## Exercise set:
(a) Update the passage on spotting deepfakes from "Here’s what I" up to and including "the fake images.", replacing "Turing Test" with "Imitation Game".
(b) Take the piece on why people miss deepfake images further, beginning after its final sentence.

(Text provided)

Here’s what I think is going on:
- Our brains are partly on autopilot when we’re browsing social media, and scrutinizing images takes extra mental labor. There’s a great blog post I read a while back that pointed out that GPT-3-generated text already passes the Turing Test for users who are skimming the text and not closely paying attention. I believe something similar is taking place here, where we go through image galleries at a rate of one every couple of seconds, and it’s actually hard to detect the subtle signs of deepfakery in a couple of seconds even if you are paying close attention.
- It’s likely that with a harder version of the Turing Test, in which real and fake images of the same content are presented side by side and people are told that one of them is fake, it would be much easier to detect the fake images.
- A Facebook post shared among friends is a high-trust low-stakes environment, so people aren’t in a headspace to scrutinize the images. If you look closely at some of the DALL-E images, you can see some obvious telltale signs of fakery. There are scuba hoses to nowhere in the fake diver photo, and the fins sort of blur together. (I did instruct the algorithm to use pink fins to match the ones Helen wears in real life, and I was pleased it executed well on that.)
- As one Facebook commenter pointed out, undersea environments are alien enough that most people don’t have good subconscious priors for detecting fakery. That said, there were plenty of avid scuba divers who were fooled.
- We’re not yet well-tuned enough at detecting deepfakes, but this will come with time. I recall watching The Fifth Element (1997) in the theater as a kid and being wowed by the Future Manhattan CGI, but now it just looks like something a college student would do in an Intro to Computer Animation course. The difference is that our brains are now trained to detect the telltale signs of computer animation. However, deepfakes will get better over time, just as computer animation did.

(End Text provided)
(Dataset entries)

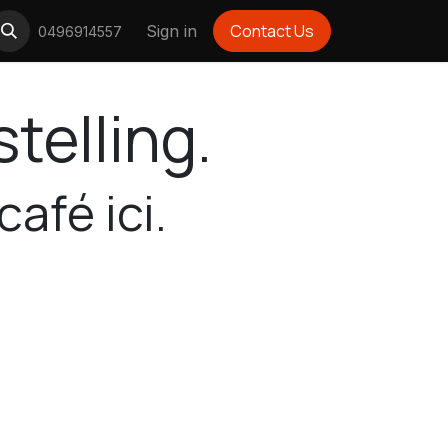
Contact Us
Sign in
0496914557
stelling.
afé ici.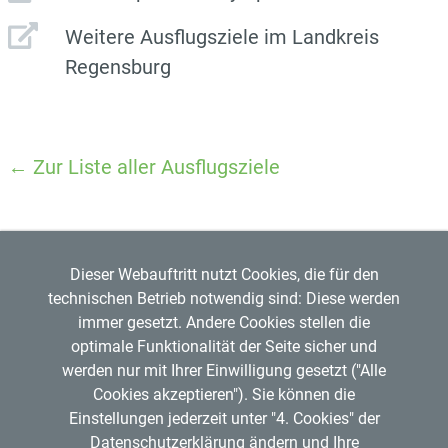
Weitere Ausflugsziele im Landkreis
Regensburg
← Zur Liste aller Ausflugsziele
Dieser Webauftritt nutzt Cookies, die für den
technischen Betrieb notwendig sind: Diese werden
immer gesetzt. Andere Cookies stellen die
optimale Funktionalität der Seite sicher und
werden nur mit Ihrer Einwilligung gesetzt ("Alle
Regensburger Verkehrsverbund GmbH
Cookies akzeptieren"). Sie können die
Mitglied im
VDV
Copyright © 2026 RVV
Einstellungen jederzeit unter "4. Cookies" der
RVV-Kundenzentrum
Datenschutzerklärung ändern und Ihre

(End Dataset entries)

## Answers to the problems:
(a)
Here’s what I think is going on:
- Our brains are partly on autopilot when we’re browsing social media, and scrutinizing images takes extra mental labor. There’s a great blog post I read a while back that pointed out that GPT-3-generated text already passes the Imitation Game for users who are skimming the text and not closely paying attention. I believe something similar is taking place here, where we go through image galleries at a rate of one every couple of seconds, and it’s actually hard to detect the subtle signs of deepfakery in a couple of seconds even if you are paying close attention.
- It’s likely that with a harder version of the Imitation Game, in which real and fake images of the same content are presented side by side and people are told that one of them is fake, it would be much easier to detect the fake images.

(b)
- All that being said, DALL-E 2 is really good, good enough that it could produce useable stock images for a range of applications. It still struggles with faces, as well as complex scenes where the prompt has several adjectives attached to several nouns, but it can produce photorealistic imagery or stylized art that’s usable much of the time given some human curation. It seems that these networks are doing a variant of “guessing the teacher’s password” instead of truly understanding what they’re drawing, and over time these failures could be addressed through greater use of 3D training data so the networks start to learn the real shape and functional connectivity of objects instead of just what a range of 2D views of them look like.
While I am concerned about the effect of deepfakes on, say, politics, the last few years in America have proven that you don’t need deepfakes to deceive people; all you need is a bald-faced lie that people want to believe, and if you repeat it enough you can convince millions of people of your lie despite overwhelming logic and evidence to the contrary.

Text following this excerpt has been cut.